◆ Tasks:
A - In the personal account, what movie did the writer's mother take the writer to see?
B - List the languages the personal account names as ones the writer heard the voices speaking.

◆ Source extract:
As if that wasn't strange enough, I became able hear peoples thoughts/desires by feeling their presence. It got to a point I didn't know how to shut it off. I went out to dinner with friends and couldn't distinguish thought from spoken word. The noise and presence of everyone around us was too much. I ended up throwing up in the bathroom and we left the resturant. Even when I tried to sleep I'd hear voices all around me. They never seemed to be talking to me though. It felt like I was back in the resturant every night.

One night I decided to stop and really listen to what these voices were saying and I found out they weren't all in English. I heard German, Mexican/Spanish, French and some lauguages I didn't recognize. To this day I have no idea what I had tapped into. Was it peoples thoughts? Was it disembodied souls? I have no clue, though part of me believes they were merely thought waves.

Later, I found that souls were finding their way to me. My integrater told me it was because I was "in-power" meaning I had become spiritually aware of all living and non-living things. That was a very scary time of my life. I was met with all sorts of angry and frustrated souls looking for hope or something I don't even know. My mother helped me "cleanse" myself and free me from those poor souls. Just so you all know, everyone can free themselves from attatched spirits. It seems that Indigos have a much easier time understanding the concept due to their awareness.

Ironicly, the movie "The Sixth Sense" came out and my mother told me it was right up my alley and took me to see it. I had never been so scared in my life. I had to leave the theater. I cried for days. At that point I could only hear and feel the presense of the deceased. I thought, "Oh my god. Now I'm going to physically see them. I know it!" I became so scared that I completely shut down.

My defense was to lose all my abilities. For the last 10 years or so, I have done none of the above. I have been been completely cut off. It's like my inner self was saying "You're obviously not ready". I do miss it on some level. Perhaps when you either abuse or fear your gifts they simply can not be manifested until you change your point of view.

Now I am a mother of an Indigo. I see my little boy talking to people I can't see or sense. A couple months ago he was laughing at someone at my in-laws house. My mother-in-law asked him who he was talking to and he pointed to a picture on the wall. It was a picture of her deseased mother. I literally got chills. I thought, "Oh my god. My son is me. He's just like me".

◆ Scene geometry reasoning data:
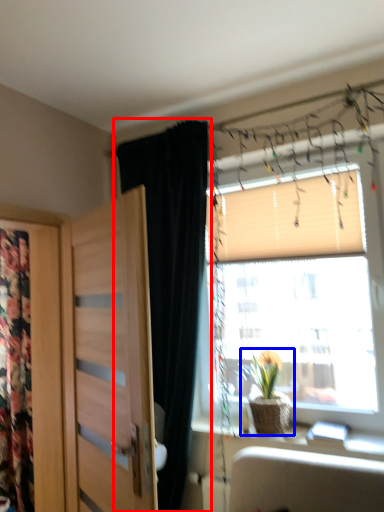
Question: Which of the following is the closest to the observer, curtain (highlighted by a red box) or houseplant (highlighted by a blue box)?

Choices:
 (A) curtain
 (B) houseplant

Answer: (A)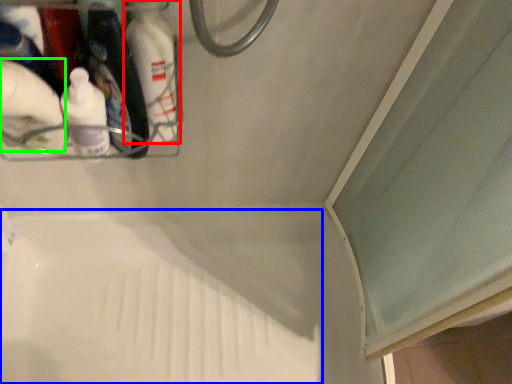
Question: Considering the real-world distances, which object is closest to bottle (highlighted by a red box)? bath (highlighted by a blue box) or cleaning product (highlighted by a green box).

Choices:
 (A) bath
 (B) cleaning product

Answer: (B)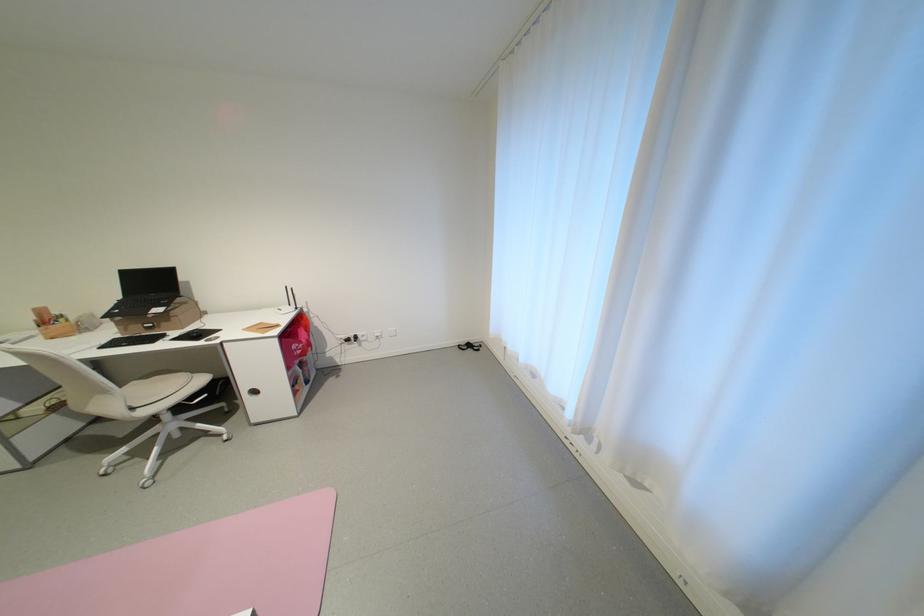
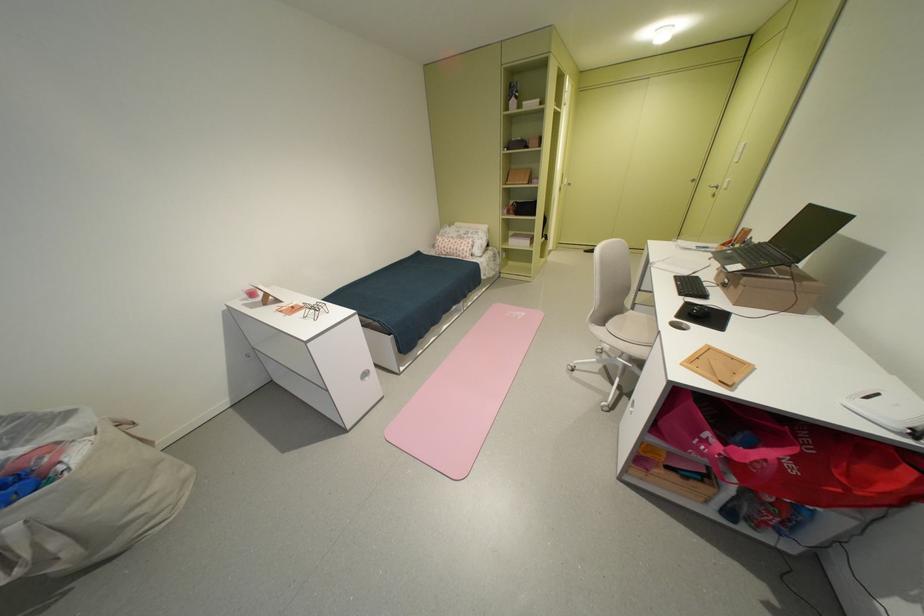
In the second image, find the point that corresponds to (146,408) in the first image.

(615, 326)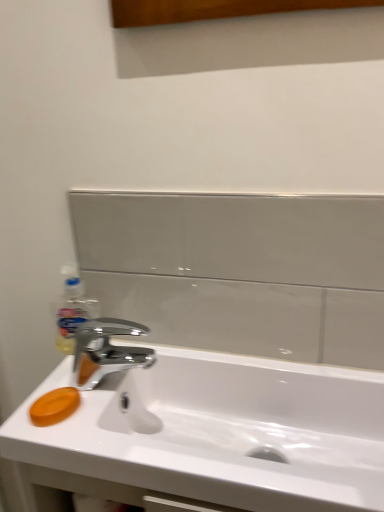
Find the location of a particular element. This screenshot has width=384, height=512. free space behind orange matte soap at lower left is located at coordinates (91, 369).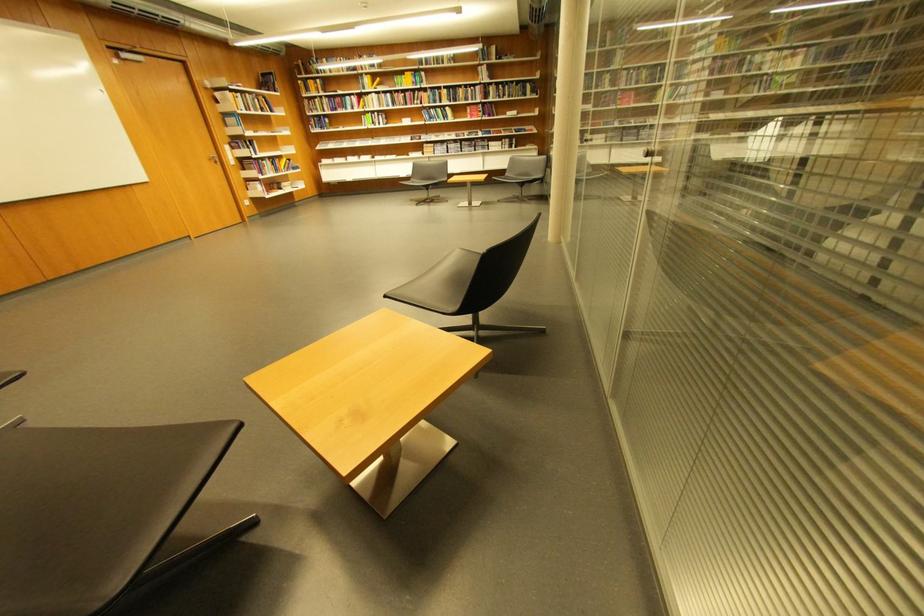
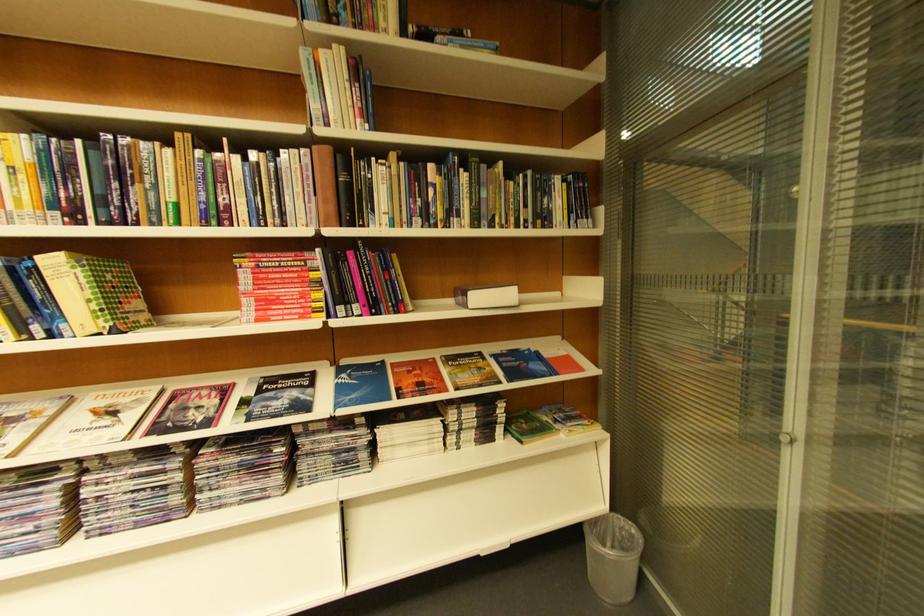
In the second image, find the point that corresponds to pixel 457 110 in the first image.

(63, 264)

◆ Numbered responses:
A - "The Sixth Sense"

B - German, Mexican/Spanish, French